Extrait fourni

Si le Président des assises croit devoir, en vertu de ce pouvoir discrétionnaire, ordonner, non pas que le témoin lira les lettres, mais qu’elles seront remises à M. le Président des assises qui en donnera connaissance à MM. les jurés, à M. le Procureur général et à la défense...

M. le Président. — Si M. l’Avocat général ne s’y oppose pas, je ne laisserai pas lire ces lettres, mais je les ferai communiquer.

M. l’Avocat général. — Mais il y a une question très simple, ce sont des lettres de qui ? Ce sont des lettres de M. le colonel Picquart et de M. le général Gonse. tous deux sont cités comme témoins ; il me semble donc que c’est à eux qu’il appartient, si toutefois on peut le faire, sous toutes réserves de parler de ces lettres. Voilà la situation très nette.

Données extraites
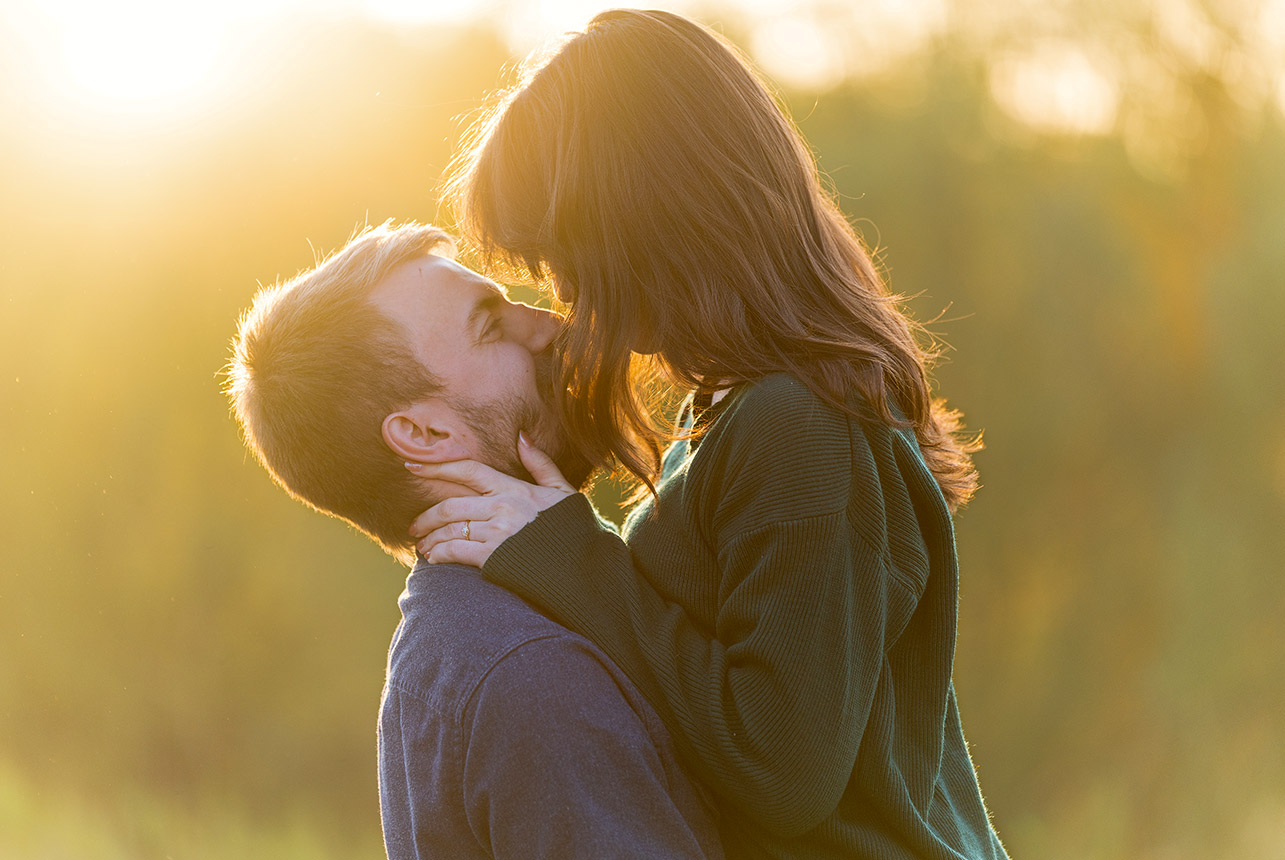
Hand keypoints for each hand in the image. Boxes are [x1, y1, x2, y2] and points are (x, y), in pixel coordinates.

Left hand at [406, 434, 574, 566]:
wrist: (585, 567)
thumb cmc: (574, 529)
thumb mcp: (562, 490)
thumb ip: (540, 463)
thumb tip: (521, 436)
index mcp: (514, 488)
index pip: (467, 470)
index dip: (436, 467)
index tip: (412, 466)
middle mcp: (502, 507)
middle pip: (450, 505)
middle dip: (425, 517)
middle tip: (414, 527)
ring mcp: (497, 532)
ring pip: (449, 530)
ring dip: (430, 539)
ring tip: (423, 547)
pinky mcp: (494, 557)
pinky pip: (455, 551)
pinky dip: (440, 555)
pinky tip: (435, 559)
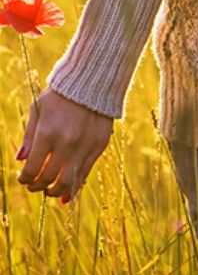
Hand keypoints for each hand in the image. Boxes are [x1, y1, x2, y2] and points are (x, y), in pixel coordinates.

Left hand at [16, 88, 112, 203]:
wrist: (93, 83)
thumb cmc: (60, 95)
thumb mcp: (38, 110)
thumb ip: (29, 137)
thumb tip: (20, 160)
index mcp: (47, 133)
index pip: (32, 169)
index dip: (24, 179)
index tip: (23, 179)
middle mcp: (67, 143)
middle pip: (49, 178)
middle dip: (38, 186)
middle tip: (34, 186)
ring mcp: (85, 146)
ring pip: (68, 181)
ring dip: (56, 191)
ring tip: (50, 191)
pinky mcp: (100, 146)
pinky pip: (86, 172)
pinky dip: (76, 185)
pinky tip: (67, 191)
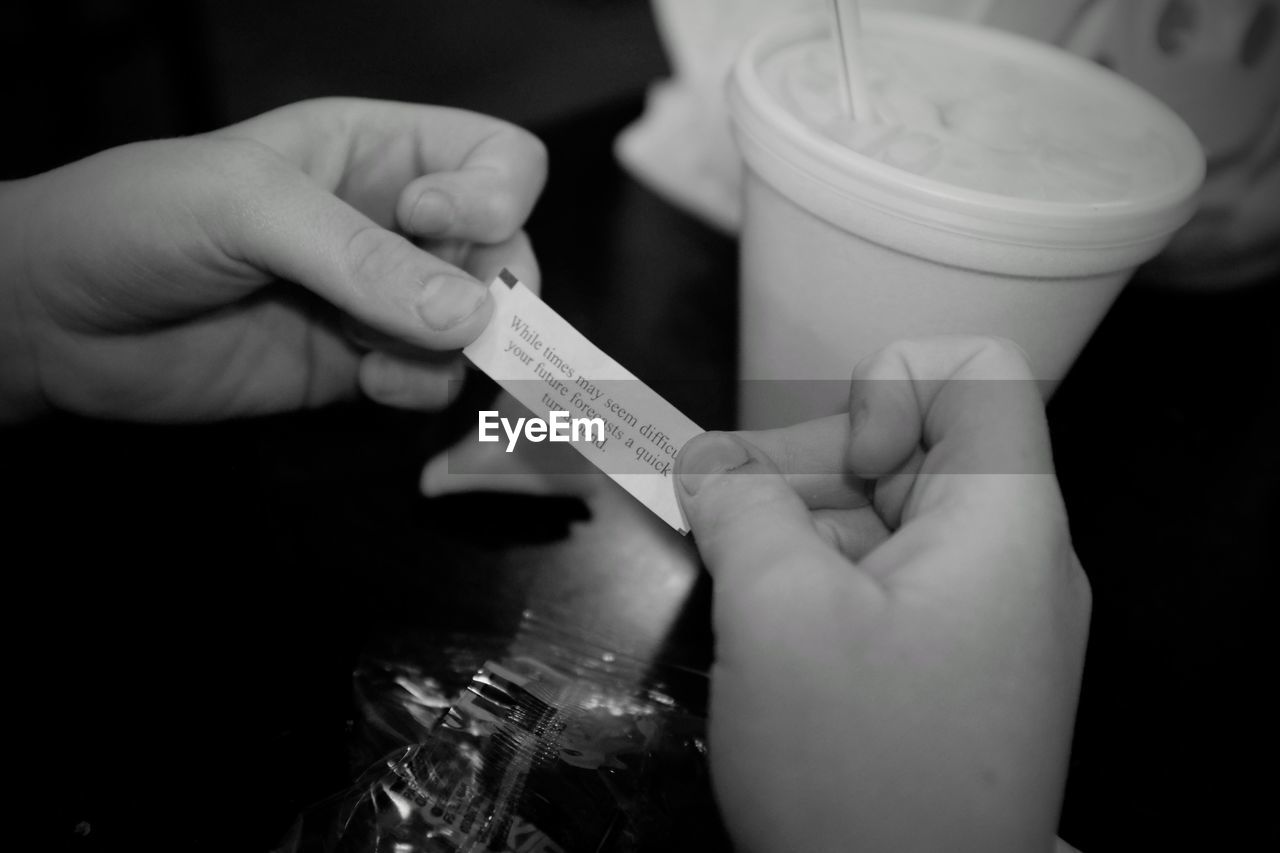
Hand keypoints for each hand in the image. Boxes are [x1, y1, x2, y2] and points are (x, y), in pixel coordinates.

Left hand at [0, 98, 545, 420]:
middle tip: (443, 322)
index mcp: (375, 151)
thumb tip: (473, 317)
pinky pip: (434, 381)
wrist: (55, 320)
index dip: (494, 196)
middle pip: (507, 252)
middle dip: (491, 291)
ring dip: (451, 349)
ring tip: (374, 354)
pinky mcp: (361, 367)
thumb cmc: (135, 221)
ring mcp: (380, 301)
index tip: (427, 223)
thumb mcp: (248, 208)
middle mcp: (393, 224)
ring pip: (481, 328)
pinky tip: (366, 383)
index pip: (496, 159)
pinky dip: (420, 388)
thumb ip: (361, 259)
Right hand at [675, 338, 1089, 852]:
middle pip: (913, 445)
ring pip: (888, 516)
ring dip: (799, 518)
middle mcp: (1011, 558)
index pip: (977, 372)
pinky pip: (886, 582)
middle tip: (714, 500)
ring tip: (724, 555)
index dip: (889, 382)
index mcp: (1003, 522)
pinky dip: (819, 575)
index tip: (831, 462)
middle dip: (806, 457)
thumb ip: (740, 506)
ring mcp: (984, 618)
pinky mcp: (953, 666)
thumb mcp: (778, 614)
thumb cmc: (858, 768)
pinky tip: (760, 607)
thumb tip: (706, 461)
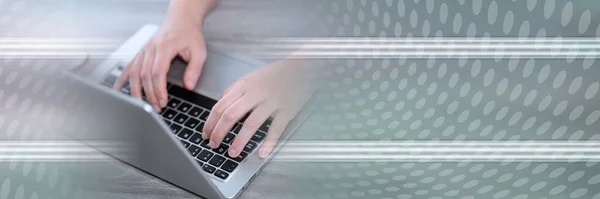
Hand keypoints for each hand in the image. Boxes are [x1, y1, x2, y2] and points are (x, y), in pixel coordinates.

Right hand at [113, 19, 206, 111]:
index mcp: (164, 46)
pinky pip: (128, 67)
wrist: (181, 20)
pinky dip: (122, 80)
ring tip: (141, 105)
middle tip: (157, 107)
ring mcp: (143, 50)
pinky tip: (118, 91)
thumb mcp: (199, 51)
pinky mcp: (140, 53)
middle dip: (150, 94)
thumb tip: (189, 86)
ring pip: (134, 73)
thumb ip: (194, 69)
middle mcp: (150, 48)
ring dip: (136, 91)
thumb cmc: (189, 34)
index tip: (163, 101)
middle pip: (145, 75)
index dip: (159, 89)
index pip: (158, 72)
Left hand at [202, 60, 316, 158]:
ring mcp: (272, 102)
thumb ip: (235, 88)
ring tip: (232, 153)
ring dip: (240, 141)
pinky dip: (268, 143)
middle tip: (214, 145)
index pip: (220, 106)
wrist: (302, 67)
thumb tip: (221, 100)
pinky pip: (276, 128)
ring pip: (251, 123)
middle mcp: (255, 93)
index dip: (210, 123)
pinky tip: (262, 153)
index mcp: (244, 85)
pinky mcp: (287, 109)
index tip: (206, 134)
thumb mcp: (251, 76)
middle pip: (231, 115)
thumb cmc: (277, 73)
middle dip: (219, 133)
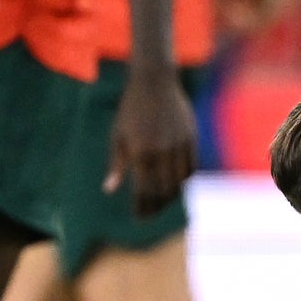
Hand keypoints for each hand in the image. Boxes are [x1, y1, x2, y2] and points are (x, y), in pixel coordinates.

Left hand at [106, 61, 197, 215]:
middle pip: (162, 191)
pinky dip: (185, 180)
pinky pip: (192, 168)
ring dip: (171, 196)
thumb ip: (116, 165)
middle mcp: (161, 153)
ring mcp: (178, 146)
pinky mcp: (191, 139)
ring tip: (163, 202)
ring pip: (179, 182)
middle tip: (150, 215)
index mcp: (140, 153)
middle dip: (156, 207)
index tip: (139, 217)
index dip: (142, 208)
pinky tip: (177, 185)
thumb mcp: (118, 136)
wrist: (154, 83)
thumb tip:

Travail demandé
#1 Recopiez dans l'extrait le passage qui va de "M. le Président." jusqu'à "situation très nette.".
#2 D'après la première phrase de l'extrait, à qui le Président des assises donnerait-il connaissance des lettres ? Citez-les tous.
#3 Indiquez pour chaque affirmation si l'extrait la confirme (oui ou non), avec les mots du texte qui tranchent : (a) le Président accepte que les lettres soient lues ; (b) les lettres viennent du colonel Picquart et du général Gonse ; (c) les auteurs des lettres sont cités comme témoins.
Les données n'ont aucun rôle à jouer ici.

Vos réponses
#1
M. le Président. — Si M. l’Avocat général ne s’y oppose pas, je ne laisserai pas lire ces lettres, mais je les ferai communiquer.

M. l’Avocat général. — Mais il y a une question très simple, ce sont des lettres de qui ? Ce sont des lettres de M. le colonel Picquart et de M. le général Gonse. tous deux sont cités comme témoins ; il me semble donc que c’est à eux qu’il appartient, si toutefois on peut le faire, sous toutes réserves de parler de ces lettres. Voilà la situation très nette.

#2 MM. les jurés, M. le Procureur général, la défense

#3
(a) Non : « je ne laisserai pas lire ces lettres, mais je les ferai communiquer »
(b) Oui : « Ce sont des lettres de M. le colonel Picquart et de M. le général Gonse »
(c) Oui : « tous deux sont cités comme témoins »